To verify the two smoothline fits are indeed fitted from the data points in the two groups, you can map good_qual to the color aesthetic for geom_point() as well.

ggplot(data = sahp) + 
  geom_point(mapping = aes(x = liv_area, 
                           y = sale_price, 
                           color = good_qual)) +
  geom_smooth(mapping = aes(x = liv_area, 
                            y = sale_price, 
                            color = good_qual), 
              se = FALSE)
#> `geom_smooth()` using method = 'loess' and formula 'y ~ x'

The plot is reassuring that the two smoothline fits indeed correspond to the data points in the two groups defined by good_qual. Note that the legend also shows a NA category since there is a missing value in the variable good_qual.

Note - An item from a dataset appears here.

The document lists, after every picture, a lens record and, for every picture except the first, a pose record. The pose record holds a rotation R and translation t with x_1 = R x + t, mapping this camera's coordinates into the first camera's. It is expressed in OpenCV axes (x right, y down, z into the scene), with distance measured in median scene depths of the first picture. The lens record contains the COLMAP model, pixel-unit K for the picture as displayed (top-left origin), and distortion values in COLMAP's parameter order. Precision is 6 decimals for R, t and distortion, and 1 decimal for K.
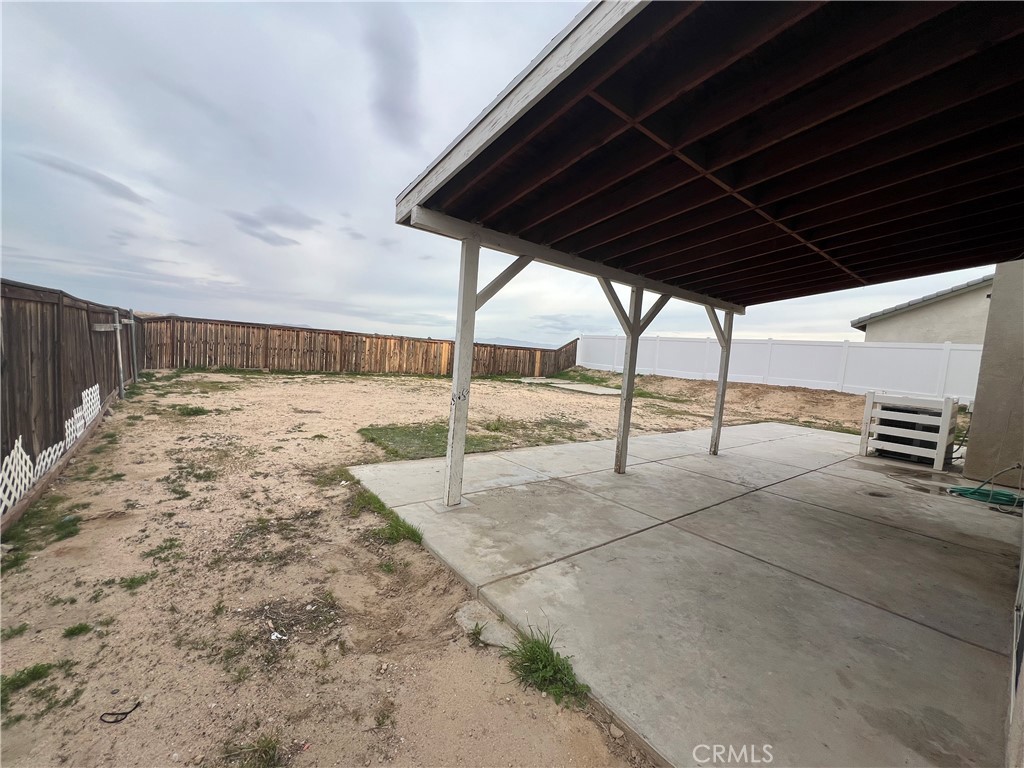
lens RADIAL K [[409.9, 0, 512.0], [0, 409.9, 384.0], [0, 0, 1]] dist [-0.000442, -0.000138]
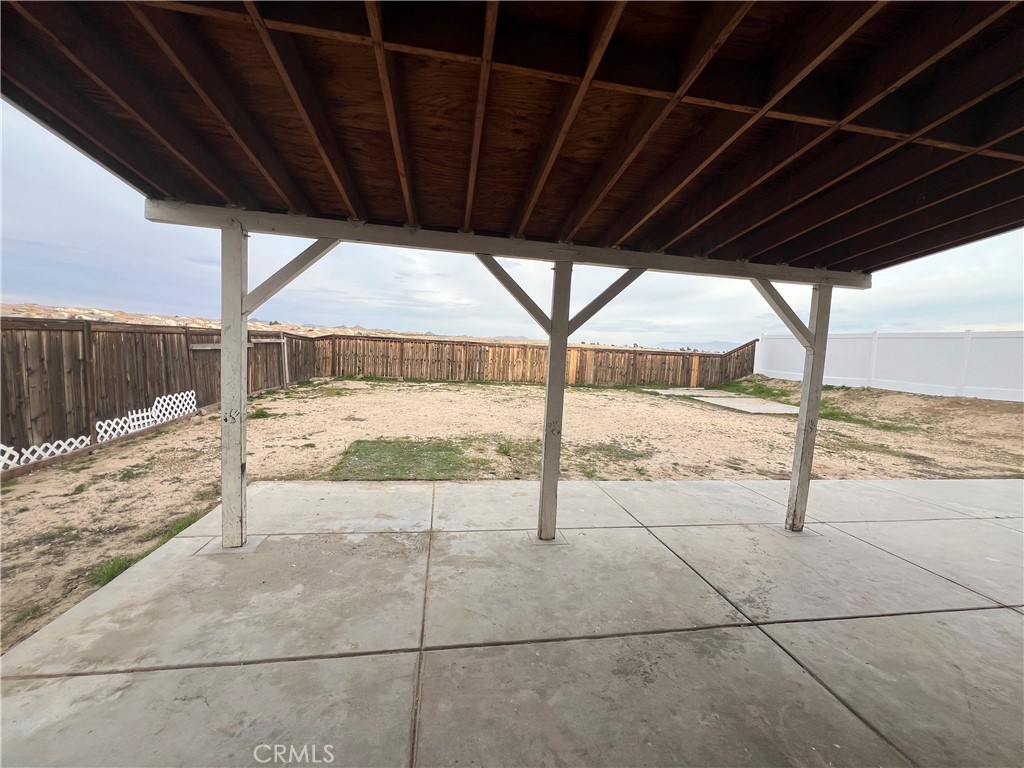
lens RADIAL K [[410.2, 0, 512.0], [0, 410.2, 384.0], [0, 0, 1]] dist [-0.000508, -0.000130]
pose [[0.879868, 0.012424, -0.475055, 0.405794], [-0.020571, 0.999717, -0.011955, -0.021539], [0.474772, 0.020291, 0.879875, 0.283359]]
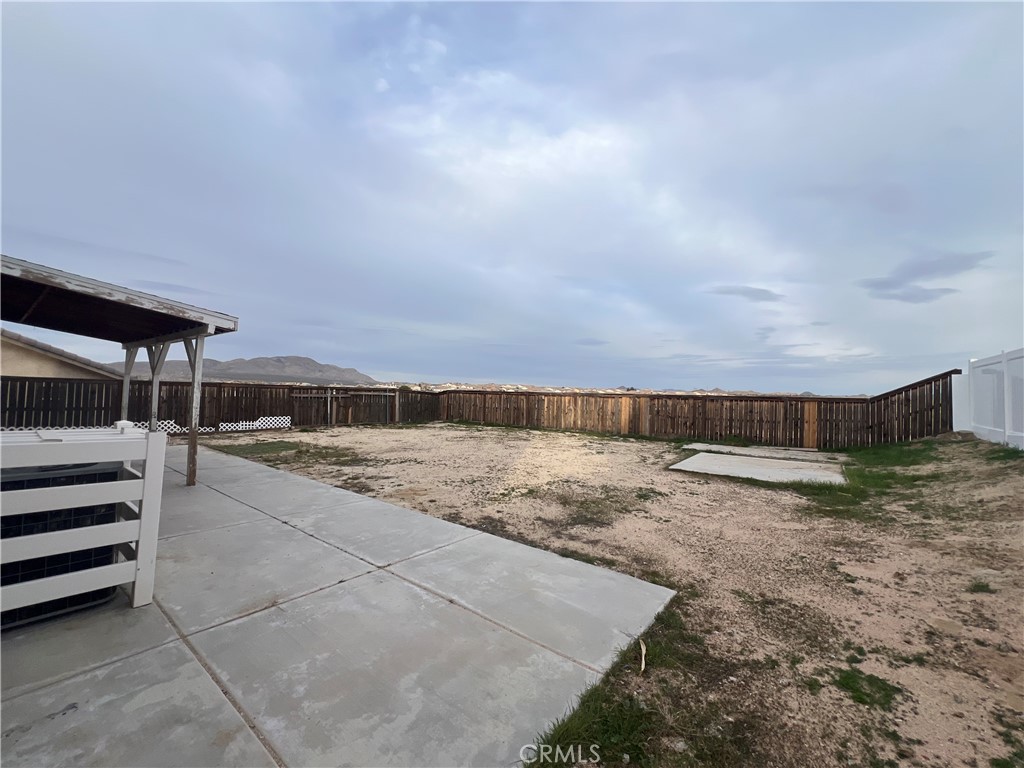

In addition to mapping variables to aesthetics, you can also use global aesthetics.

ggplot(data = sahp) + 
  geom_point(mapping = aes(x = liv_area, 
                           y = sale_price, 
                           color = good_qual, 
                           shape = house_style == "2Story")) +
  geom_smooth(mapping = aes(x = liv_area, 
                            y = sale_price, 
                            color = good_qual), 
              linetype = 2, 
              se = FALSE)
#> `geom_smooth()` using method = 'loess' and formula 'y ~ x'

4.5.1 Exercises

Using the sahp dataset with the ggplot2 package, answer the following questions.

  1. With lot_area on the x-axis and sale_price on the y-axis, create a plot that contains both the scatterplot and smoothline fits, where we use different colors in the scatterplot to distinguish whether heat_qual is excellent and different linetypes for the smoothline fits depending on whether house_style is 2Story.